News

Kepemimpinan Silih Berganti, Tak Bawa Kemajuan PPP sebagai Partai Tua

Partai Persatuan Pembangunan (PPP) memasuki usia setengah abad pada hari ini. Selama 50 tahun ini, telah sebanyak delapan kali mengalami pergantian ketua umum. Pengamat politik dari Universitas Nasional (Unas) Jakarta, Tb. Massa Djafar mencermati kepemimpinan PPP yang sudah banyak silih berganti, tidak membawa pengaruh signifikan kepada kemajuan partai.

Menurut Tb.
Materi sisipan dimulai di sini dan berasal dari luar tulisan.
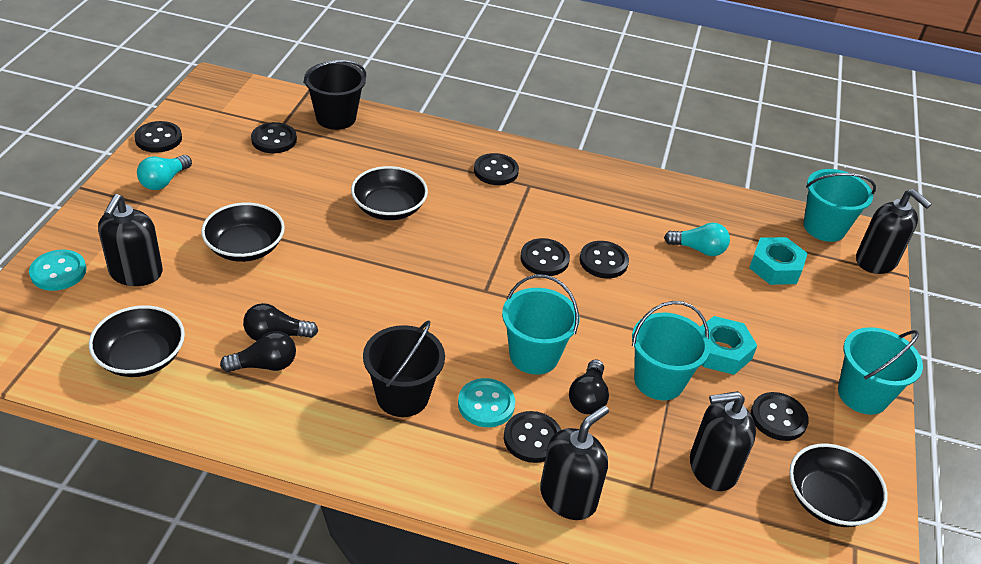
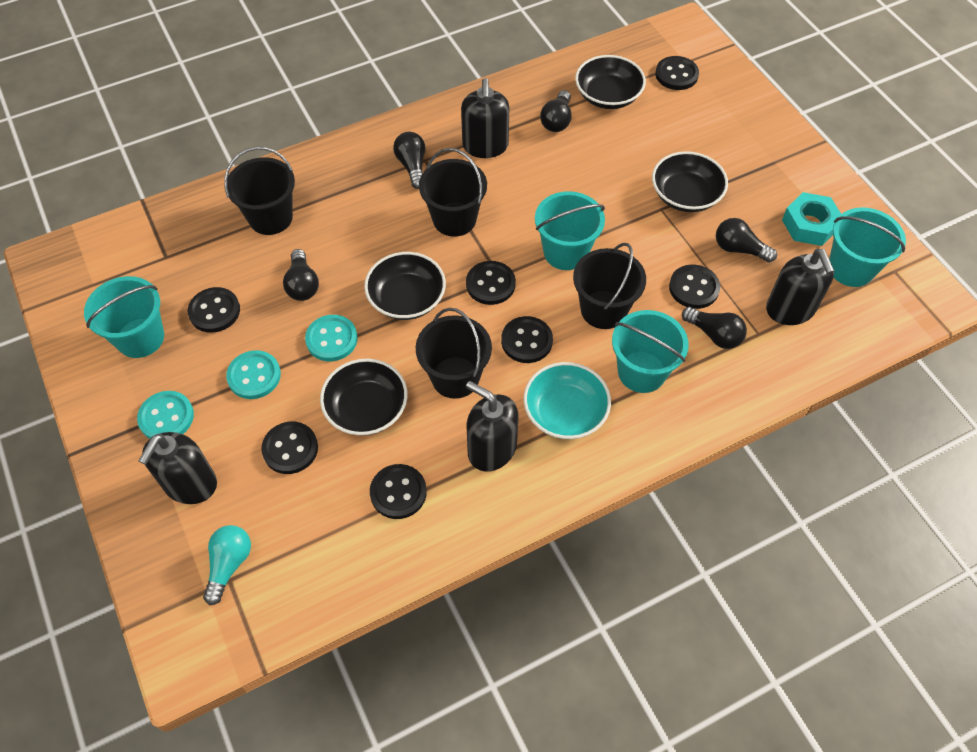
black bucket: [303,60,366,130] [363,321,445,417] = 2 -> [224,147,295,235] [416,308,492,399] [419,148,487,237] [573,243,646,329] = 4
black light bulb: [220,331,296,372] [243,303,318,341] [569,359,609,414] = 3 -> [283,249,319,301] [393,132,426,189] [540,90,572,132] [682,307,747,349] [716,218,777,263] = 5
turquoise bowl: none = 0 -> [524,362,611,439] = 1
turquoise button: [29,250,86,291] [458,378,515,427] = 2 -> [137,391,194,439] [226,350,281,399] [305,315,358,361] = 3
turquoise light bulb: [137,155,192,190] [664,223,730,256] = 2 -> [203,525,251,605] = 1
turquoise nut: [701,316,757,375] [749,237,808,285] = 2 -> [782,192,841,246] = 1

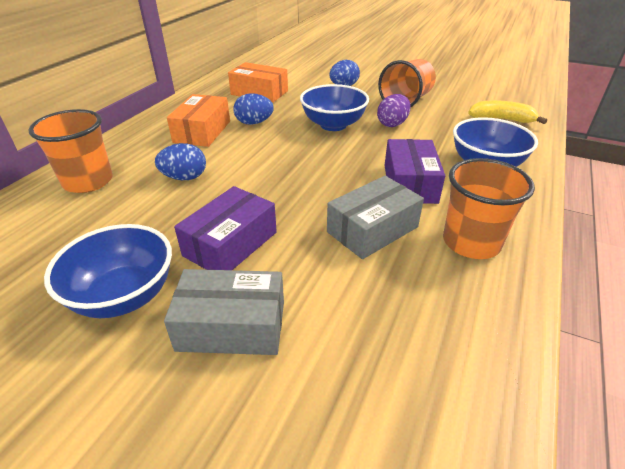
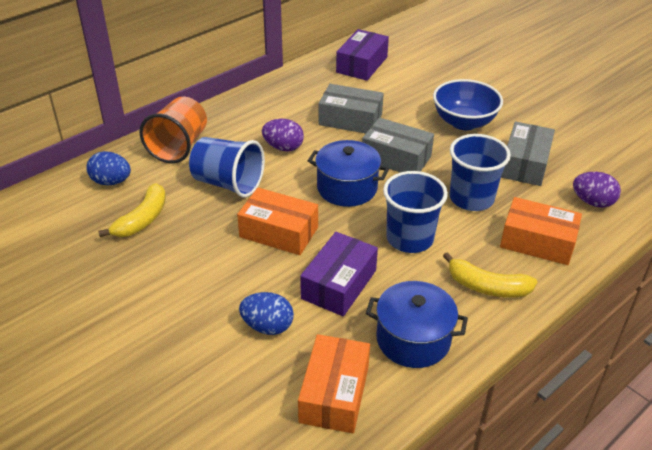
blue bowl: [44,224,172,318] [300,84,369,131] [453,117,538,167] = 3 -> [433,79,503,130] = 1
blue cup: none = 0 -> [189,137,265,198] [383,171,448,253] [450,134,511,211] = 3
blue egg: [155,143,206,180] [233,93,274,125] [329,60,360,86] = 3 -> [86,151,131,185] [239,292,294,335] = 2
blue pot: none = 0 -> [308,140,389,207] [366,281,468,368] = 2
grey box: [164,269,284,355] [327,176,424,259] = 2 -> [319,84,384,134] [362,118,434,173] [501,122,555,186] = 3
orange box: [167,94,230,147] [228,62,288,103] = 2 -> [237,188,318,255] [298,334,370,433] [500,197,582,265] = 3
orange cup: [29,109,113,193] [378,59,436,107] [443,158,535,259] = 3 -> [139,97,207,163] = 1
purple egg: [377,94,411,127] = 1 -> [262,119,304,151] [573,172,621,208] = 2
yellow banana: [468,100,547,124] = 1 -> [98,183,166,237] [443,252,537,298] = 2

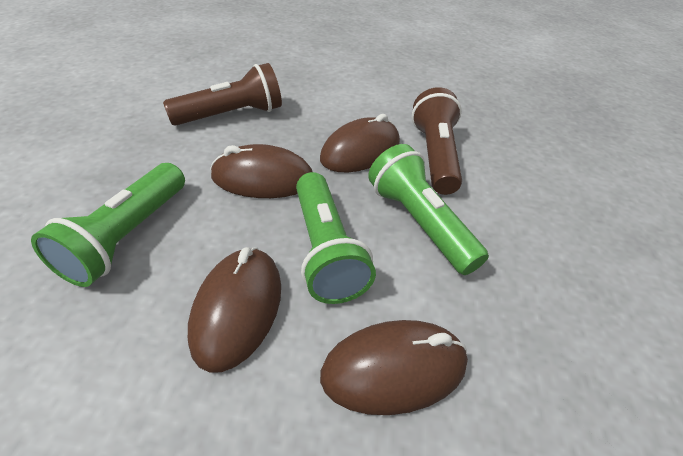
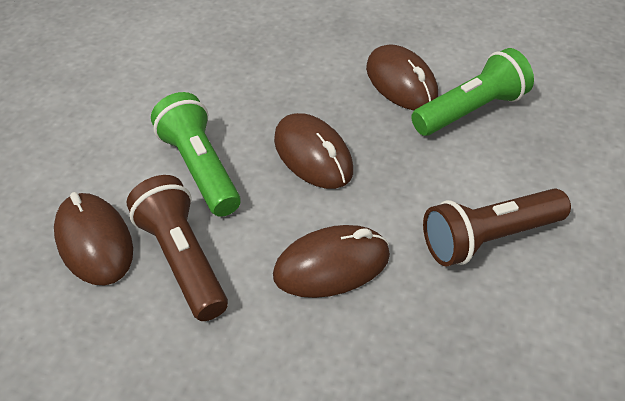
green flashlight: [31,163,185,287] [296,172,376,304] [368,144,489,275] = 3 -> [151,92,241,217] [411,48,534,136] = 2

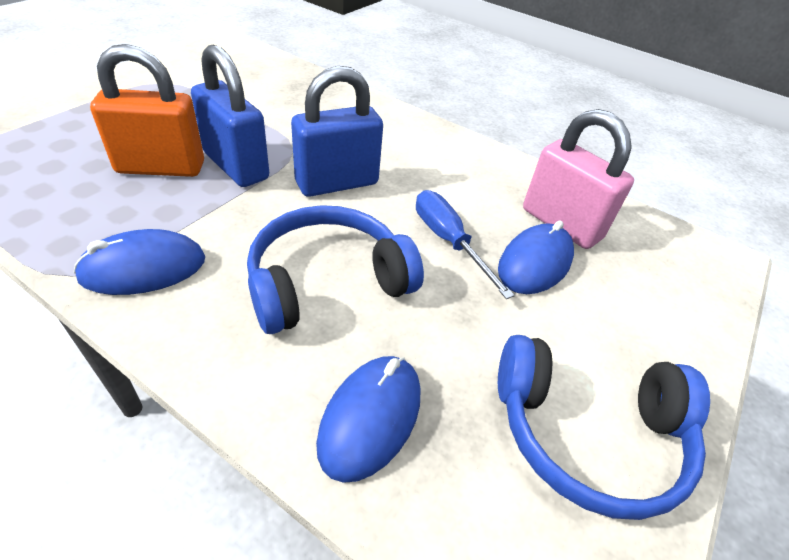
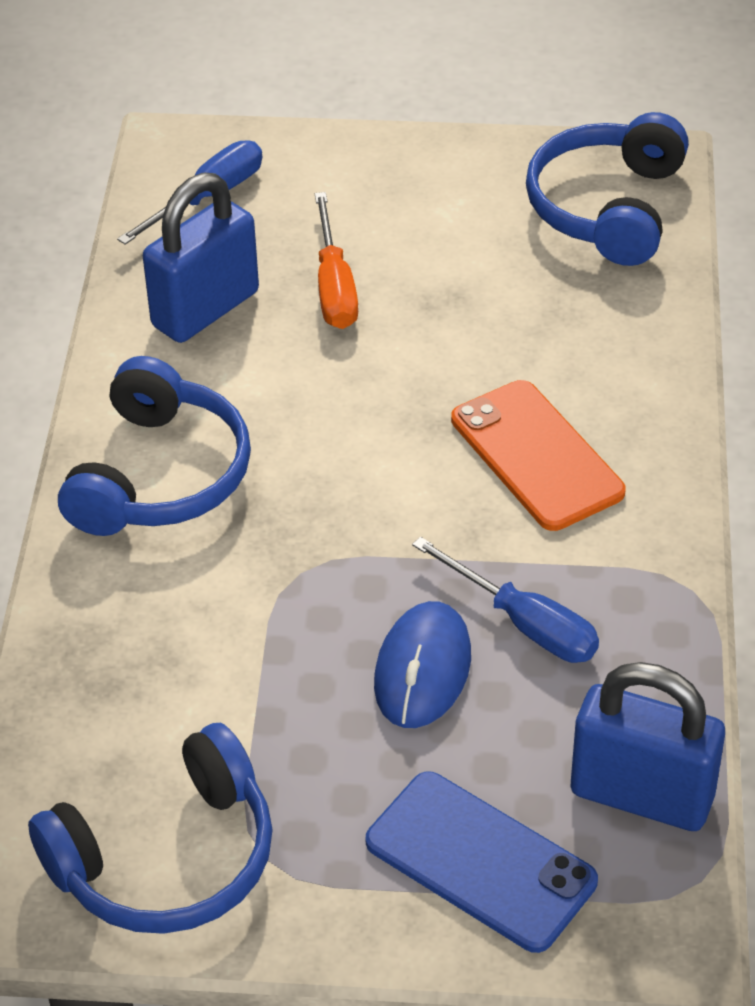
blue headphones: [247,205,424,334] [498,335,710,520] = 2 -> [28,723,273,934] [58,356,251,536] [526,112,689,266] = 3
blue mouse: [73,229,205,295] [316,356,420,483] [498,221,574,294] = 3 -> [374,601,471,728] = 1
blue phone: none = 0 -> [366,771,598,953] = 1
blue screwdriver: [416,190,515,299] = 1 -> [117,140,262,245] [412,537,599,663] = 2
orange padlock: [90,44,204,177] = 1 -> none = 0
orange phone: none = 0 -> [451,380,626,531] = 1
orange screwdriver: none = 0 -> [315,192,358,329] = 1
pink padlock: [523,109,634,249] = 1 -> none = 0

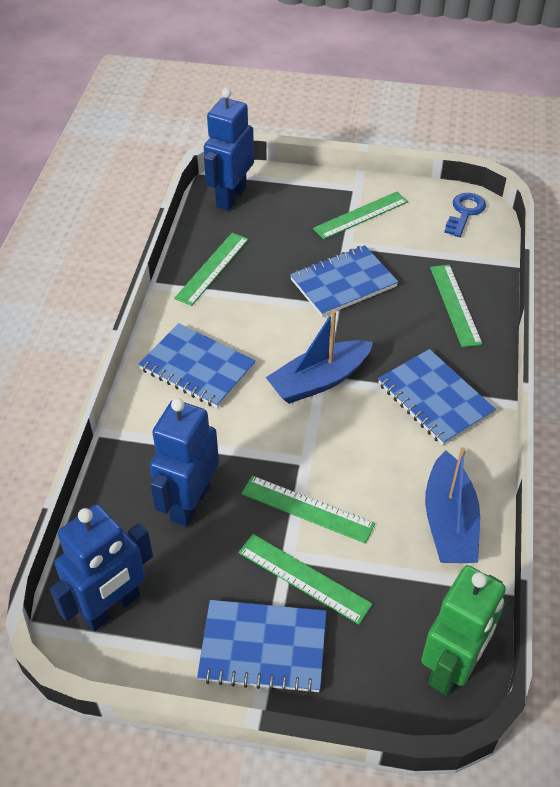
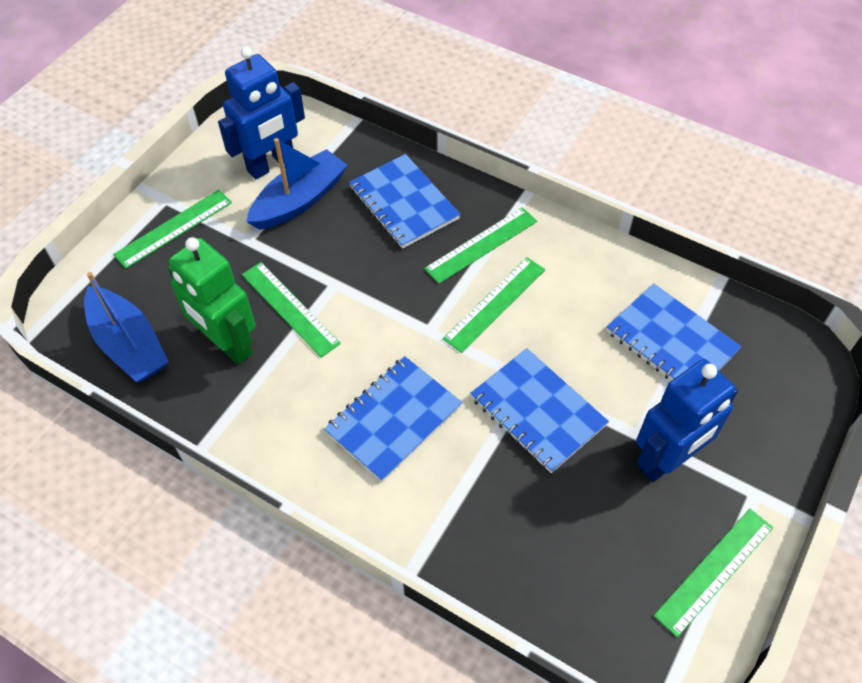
blue key: [444,193,486,237] = 1 -> none = 0
blue robot: [50,504,153,631] [150,398,219,527] [204,88,254,211] = 3 -> [218,47,305,179] [636,359,738,482] = 2

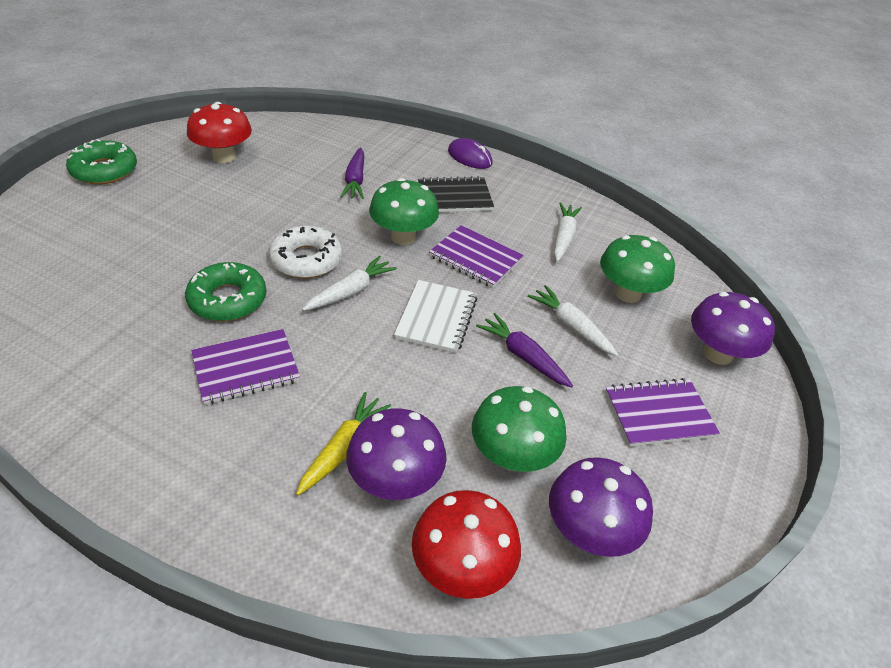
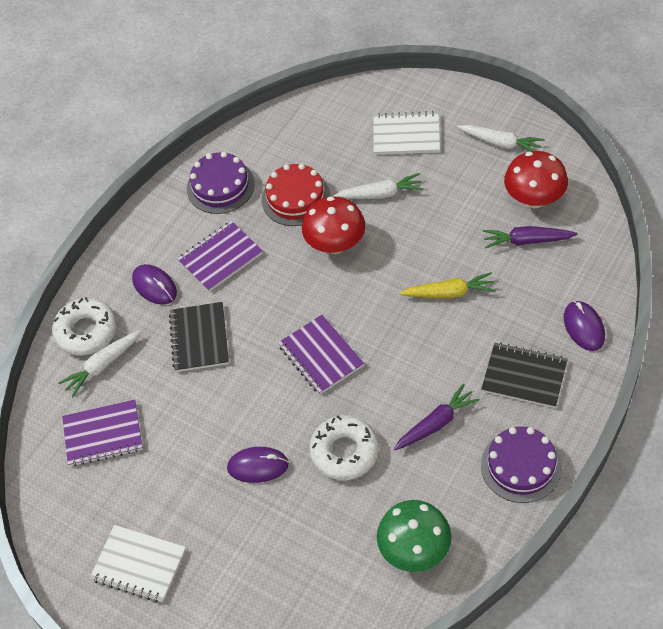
black notebook: [418,176,494,212] = 1 -> [169,302,229,372] [481,343,568,408] = 2
green donut: [66,139,137,185] [185,262,266,321] = 2 -> none = 0
green mushroom: [369,178,439,245] [472,386,567,472] [600,235,675,303] = 3 -> [377,500,452,572] = 1
purple cake: none = 0 -> [187,152,255,214] [481,426,562,503] = 2
purple mouse: [448,138,493,169] = 1 -> [132,264,177,305] [227,447,289,483] [564,301,605,351] = 3
purple mushroom: [346,408,447,500] [549,457,653,557] [691,292,775,365] = 3 -> none = 0
red cake: none = 0 -> [262,163,330,226] = 1
white donut: [269,225,342,278] = 1 -> [52,297,117,356] [309,415,379,480] = 2
white notebook: [394,280,477,353] = 1 -> [90,525,186,603] [373,111,440,155] = 2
Massa Djafar, para pemimpin PPP tidak saja gagal mempertahankan PPP sebagai representasi aspiiasi umat Islam, tapi juga kehilangan orientasi. “Di mana para elite PPP lebih berorientasi pada kepetingan pribadi ketimbang kepentingan  partai,” katanya kepada Inilah.com di Jakarta, Rabu (5/1/2023).

“Para elite PPP telah menggantungkan dirinya kepada penguasa. “Tidak berjarak, tidak bersikap kritis dan tak konsistensi dalam  memperjuangkan dan berpihak kepada aspirasi umat. Saat pilpres misalnya, pilihan politik elite politik PPP berseberangan dengan aspirasi politik konstituennya,” jelas Ketua Program Pasca Sarjana, Program Studi Ilmu Politik Unas ini.

Oleh karenanya, Tb. Massa Djafar menegaskan bahwa tali-temali faktor internal dan eksternal menyebabkan konflik internal elite PPP sukar menemui jalan penyelesaian.

“Terjebak pada konflik berkepanjangan yang cukup menguras energi ketimbang melakukan transformasi partai, melakukan berbagai terobosan dalam menjawab tantangan,” ungkapnya.

Ia memandang setengah perjalanan PPP sebagai partai kritis terhadap penguasa semakin redup dan mengalami disorientasi.  Akhirnya perjalanan setengah abad PPP, diwarnai kegagalan elite PPP membawa perubahan baik internal maupun eksternal partai. “Berimplikasi kepada massa PPP, mereka mengalami keterasingan terhadap partainya, sebagian pindah ke partai lain,” tutur Tb. Massa Djafar.

Sementara itu, di sisi lain, pengamat politik dari Universitas Indonesia (UI) Mulyadi kepada Inilah.com di Jakarta, Selasa (3/1/2023), menyoroti kembalinya mantan Ketua Umum PPP Muhammad Romahurmuziy atau Romy ke jajaran pengurus elite PPP sebagai Ketua Majelis Pertimbangan DPP PPP setelah keluar dari penjara dalam kasus korupsi.

Mulyadi mengatakan hal yang sulit dihindari dari kembalinya Romy duduk di jajaran elite partai adalah implikasinya pada beberapa aspek, tiga di antaranya paling utama, yakni pertama, di internal partai terbukanya ruang konsolidasi bagi dua elite inti kubu Romy, yakni elite penghubung dan elite antara  yang akan berjuang untuk tinggal kelas dan naik kelas dengan cara menyingkirkan elite partai saingannya.

Kedua, sambung Mulyadi, terbukanya ruang bagi konflik internal partai akibat resistensi dan tersingkirnya atau hilangnya posisi saingan kubu Romy. Konflik internal ini suka atau tidak suka akan berimplikasi pada aspek ketiga, yakni melemahnya semangat elite partai dalam pencarian dukungan dari pemilih yang berarti pula suara partai akan mengalami penurunan atau setidaknya perolehan suara partai tidak mengalami perubahan signifikan.

“Jika demikian implikasinya maka harusnya kebijakan partai adalah menunda dulu mengangkat Romy untuk duduk pada posisi strategis yang berpotensi,” tutur Mulyadi.